Disney’s tale of love, a tale as old as time, finally received the live-action adaption that fans have long awaited. Though the tale is old, fans of Beauty and the Beast in a variety of ages filled theaters across the globe.
The 2-hour and 19-minute movie kept audiences enraptured in the pure magic directed by Bill Condon, best known for his work on the sets of Dreamgirls and the final two installments of the Twilight Saga.
A story so familiar to millions was amazingly redone to introduce new elements and dramatize the most iconic of scenes, all delivered by an expertly chosen cast.
Similar to the beloved cartoon original, the adaptation begins with a spoiled prince and a village bookroom, and ends with a kind-hearted prince and a castle bookroom.

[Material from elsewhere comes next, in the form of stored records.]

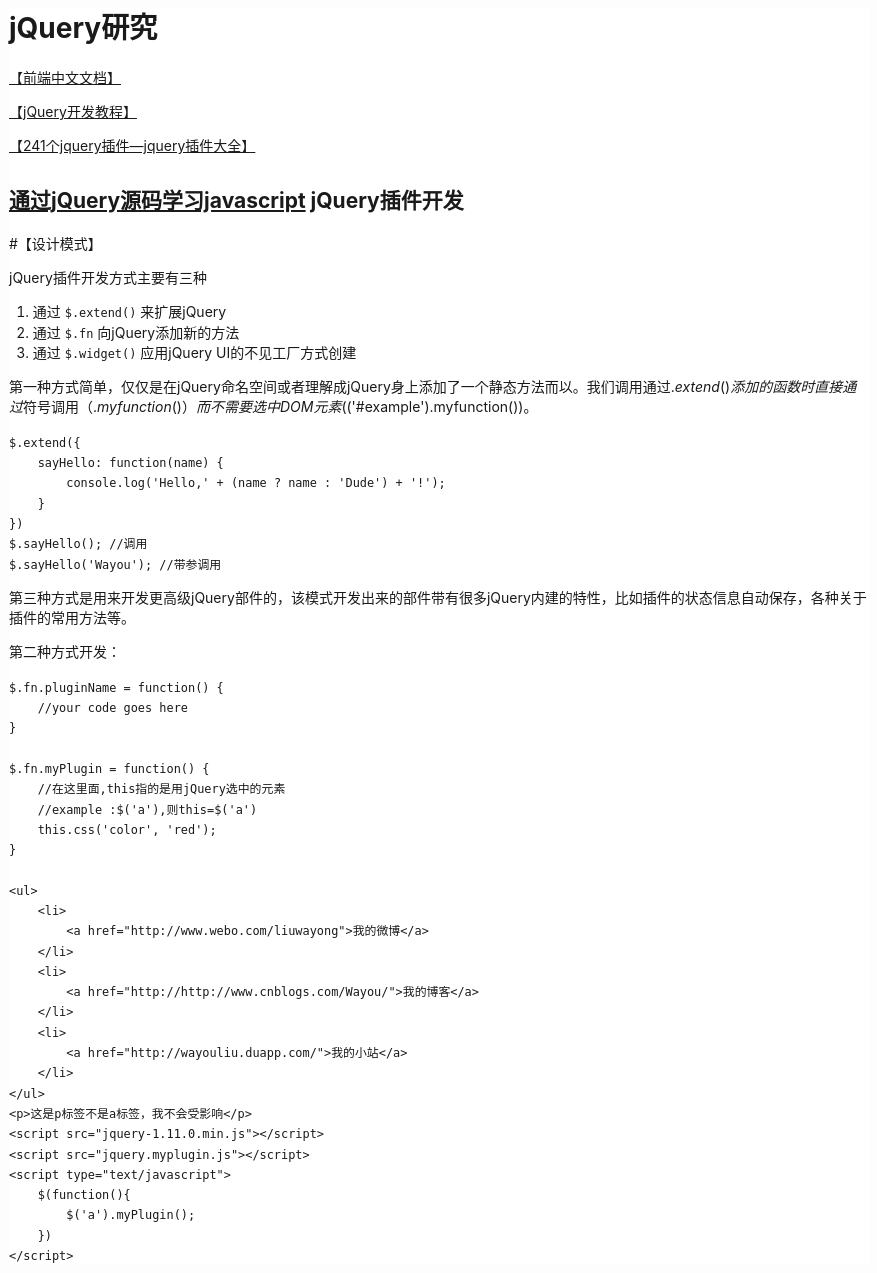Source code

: jQuery研究
===
[【前端中文文档】](http://www.css88.com/jqapi-1.9/)

[【jQuery开发教程】](http://www.cnblogs.com/Wayou/p/jquery_plugin_tutorial.html#comment_form_container)

[【241个jquery插件—jquery插件大全】](http://blog.csdn.net/adsdassadfasdfasdf/article/details/5603206)

[通过jQuery源码学习javascript](http://www.cnblogs.com/baochuan/archive/2012/11/21/2781118.html)
jQuery插件开发
---
#【设计模式】

jQuery插件开发方式主要有三种

1. 通过 `$.extend()` 来扩展jQuery
2. 通过 `$.fn` 向jQuery添加新的方法
3. 通过 `$.widget()` 应用jQuery UI的不见工厂方式创建

第一种方式简单，仅仅是在jQuery命名空间或者理解成jQuery身上添加了一个静态方法而以。我们调用通过$.extend()添加的函数时直接通过$符号调用（$.myfunction()）而不需要选中DOM元素($('#example').myfunction())。

	$.extend({
	    sayHello: function(name) {
	        console.log('Hello,' + (name ? name : 'Dude') + '!');
	    }
	})
	$.sayHello(); //调用
	$.sayHello('Wayou'); //带参调用

第三种方式是用来开发更高级jQuery部件的，该模式开发出来的部件带有很多jQuery内建的特性，比如插件的状态信息自动保存，各种关于插件的常用方法等。

第二种方式开发：

	$.fn.pluginName = function() {
	    //your code goes here
	}

	$.fn.myPlugin = function() {
	    //在这里面,this指的是用jQuery选中的元素
	    //example :$('a'),则this=$('a')
	    this.css('color', 'red');
	}

	<ul>
		<li>
			<a href="http://www.webo.com/liuwayong">我的微博</a>
		</li>
		<li>
			<a href="http://http://www.cnblogs.com/Wayou/">我的博客</a>
		</li>
		<li>
			<a href="http://wayouliu.duapp.com/">我的小站</a>
		</li>
	</ul>
	<p>这是p标签不是a标签，我不会受影响</p>
	<script src="jquery-1.11.0.min.js"></script>
	<script src="jquery.myplugin.js"></script>
	<script type="text/javascript">
		$(function(){
			$('a').myPlugin();
		})
	</script>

However, this rendition of Beauty and the Beast emphasizes Belle’s intelligence, which extends far beyond her knowledge of literature; exaggerates Gaston’s machismo, casting him in a light far more villainous than the original would allow; and expresses the emotions of the Beast, played by Dan Stevens, and his servants far more explicitly, giving them each a unique background the audience could fall in love with.
The well-known scenes of the original receive the justice they deserve in this rendition: the audience gasped and sung along to the well-known “Be Our Guest” scene while Lumiere, played by Ewan McGregor, commanded dusters to fly, plates to dance, and presented Belle, played by Emma Watson, with delectable dishes she would ultimately never taste in the grandeur of the dining room presentation.
There’s also much to be said about the newer elements the movie offers. Among these elements stands the controversy surrounding the appearance of homosexuality in a children’s movie.
Although highly criticized, the scenes don’t distract from the main plot. Instead, the scenes add to the humor of the movie as Lefou, who is played by Josh Gad, gets too close for comfort to Gaston who is played by Luke Evans. Later, one of the villagers rather enjoys the makeover he receives from Madame Garderobe, instead of running away and screaming at the fact that he is wearing a dress.
On the other hand, the backstories introduced left many audience members in tears as they learned their favorite cartoon characters are now as alive and human as they are. Some of the most heartbreaking scenes are the glimpses into the story of Belle’s mother, previously unaddressed in the original, and the Beast’s past, which explain how he allowed prejudice to overcome him until he met the Enchantress.
Though perfectionists may dislike the movie for changing a story they knew so well, loyal Disney fans will marvel at the gold and blue centered cinematography, elaborate musical numbers previously never seen, and awe-inspiring stunts executed by the actors.